Daniel Riverton—she would have known it was him, because of the shoes, even if he hadn’t announced himself at the door—crouched down beside her.

This was a first! Reality better than a dream! Because she had dreamed of being rescued by Miles, and really there was no comparison. None at all.

Miles, was, well, ordinary. Daniel Riverton, was, well, not ordinary.

His eyes intensified her feeling that she was experiencing beauty as she never had before. They were a color deeper than sapphire, the astounding blue of deep, deep ocean water.

But it was the fact they were tinged with concern, and a certain take-charge expression, that made her gasp—muffled as it was by the bindings over her mouth—with heartfelt wonder. Just as she had been contemplating death, the knock had come on the door. It was like a fairy tale: a knight rescuing a maiden from an ignoble fate.

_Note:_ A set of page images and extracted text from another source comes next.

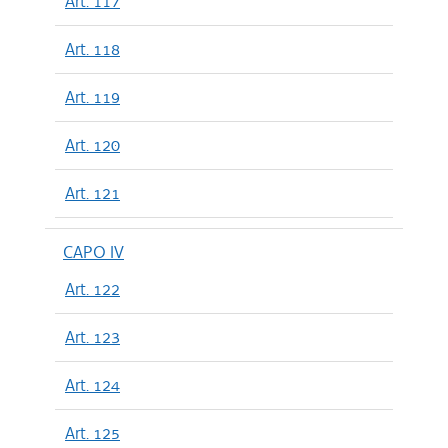
Art. 117
Art. 118
Art. 119
Art. 120
Art. 121
CAPO IV
Art. 122
Art. 123
Art. 124
Art. 125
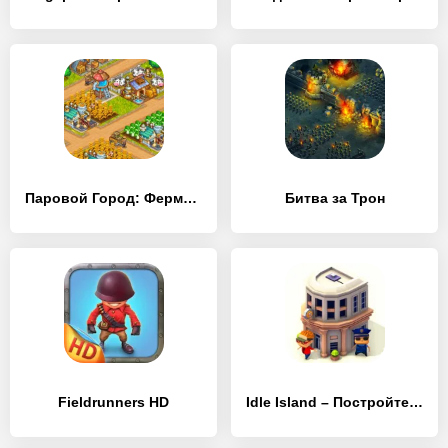
Паровой Город: Ферма и битва
Битва за Трон
Fieldrunners HD
Idle Island – Постройте город на своем острове!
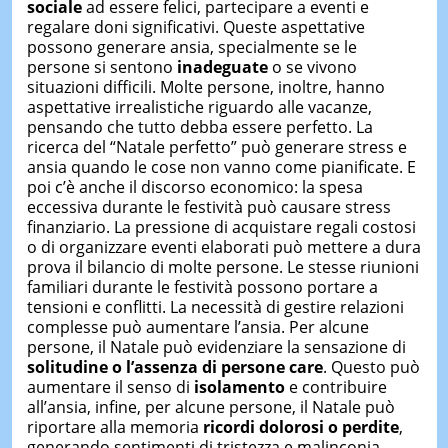
sociale
ad essere felici, partecipare a eventi e
regalare doni significativi. Queste aspettative
possono generare ansia, specialmente se le
persone si sentono
inadeguate
o se vivono
situazioni difficili. Molte persone, inoltre, hanno
aspettative irrealistiche riguardo alle vacanze,
pensando che tutto debba essere perfetto. La
ricerca del “Natale perfetto” può generare stress e
ansia quando le cose non vanno come pianificate. E
poi c’è anche il discorso economico: la spesa
eccessiva durante le festività può causare stress
finanziario. La pressione di acquistare regali costosi
o di organizzare eventi elaborati può mettere a dura
prova il bilancio di molte persone. Le stesse riunioni
familiari durante le festività possono portare a
tensioni e conflitti. La necessità di gestire relazioni
complesse può aumentare l’ansia. Per alcune
persone, il Natale può evidenziare la sensazione di
solitudine o l’assenza di persone care
. Questo può
aumentare il senso di
isolamento
e contribuire
all’ansia, infine, per alcune persone, il Natale può
riportare alla memoria
ricordi dolorosi o perdite
,
generando sentimenti di tristezza e malinconia.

“Hey, don’t cry. It’s going to be all right.”

Again, her feeling of being in an altered state, where everything glowed from within, intensified. His voice was astounding, deep and sexy and a little rough around the edges. And it wasn’t because she knew it belonged to one of the most up and coming businessmen in Canada, either!

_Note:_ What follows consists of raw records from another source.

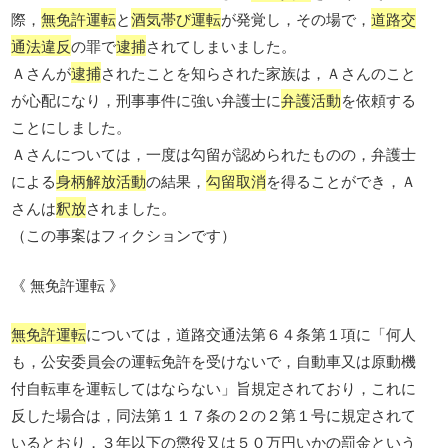
際，
無免許運転
と
酒気帯び運転
が発覚し，その場で，
道路交
通法違反
の罪で
逮捕
されてしまいました。
Ａさんが
逮捕
されたことを知らされた家族は，Ａさんのこと
が心配になり，刑事事件に強い弁護士に
弁護活動
を依頼する
ことにしました。
Ａさんについては，一度は勾留が認められたものの，弁護士
による
身柄解放活動
の結果，
勾留取消
を得ることができ，Ａ
さんは
釈放
されました。
（この事案はフィクションです）
《 無免許運転 》
無免許運転
については，道路交通法第６４条第１項に「何人
も，公安委員会の運転免許を受けないで，自動車又は原動機
付自転車を運転してはならない」旨規定されており，これに
反した場合は，同法第１１７条の２の２第１号に規定されて
いるとおり，３年以下の懲役又は５０万円いかの罰金という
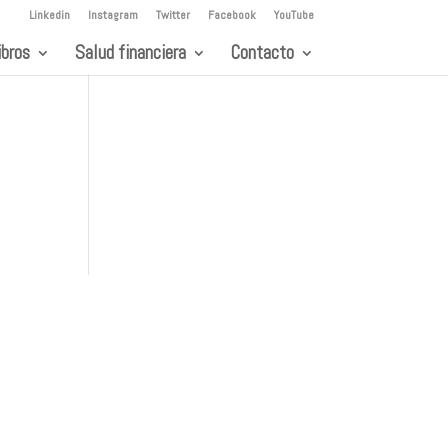
Linkedin
Instagram
Twitter
Facebook
YouTube
ibros
Salud financiera
Contacto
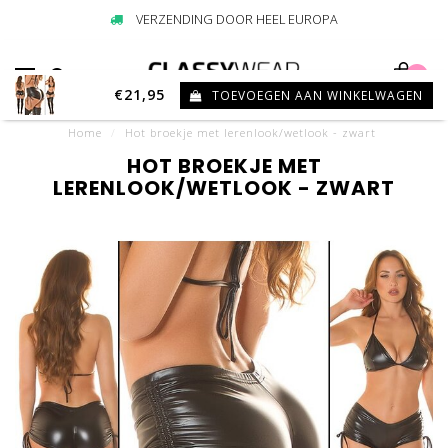
VERZENDING DOOR HEEL EUROPA
0
€21,95
TOEVOEGEN AAN WINKELWAGEN
Home
/
Hot broekje met lerenlook/wetlook - zwart
HOT BROEKJE MET
LERENLOOK/WETLOOK - ZWART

It was because she had spent the past half hour contemplating all the dreadful possibilities that could result from the pickle she had found herself in.

It was only because he was her rescuer, her knight, her prince, that her every sense was on high alert, that she found his voice so unbelievably sensuous. Wasn’t it?

As she lay there, helpless to do anything but try to blink back tears, wrapped head to toe in tissue and gauze that held her fast to her overturned chair, Daniel Riverton put his arms underneath her. She could smell the crisp, clean scent of him, and even through the thick layers of tissue, she could feel the banded muscle of his arms as he slid them beneath her. With easy strength he righted the chair.

For a moment, Trixie had to shut her eyes against a wave of dizziness. When she opened them, she expected she would have a more realistic perspective of her rescuer.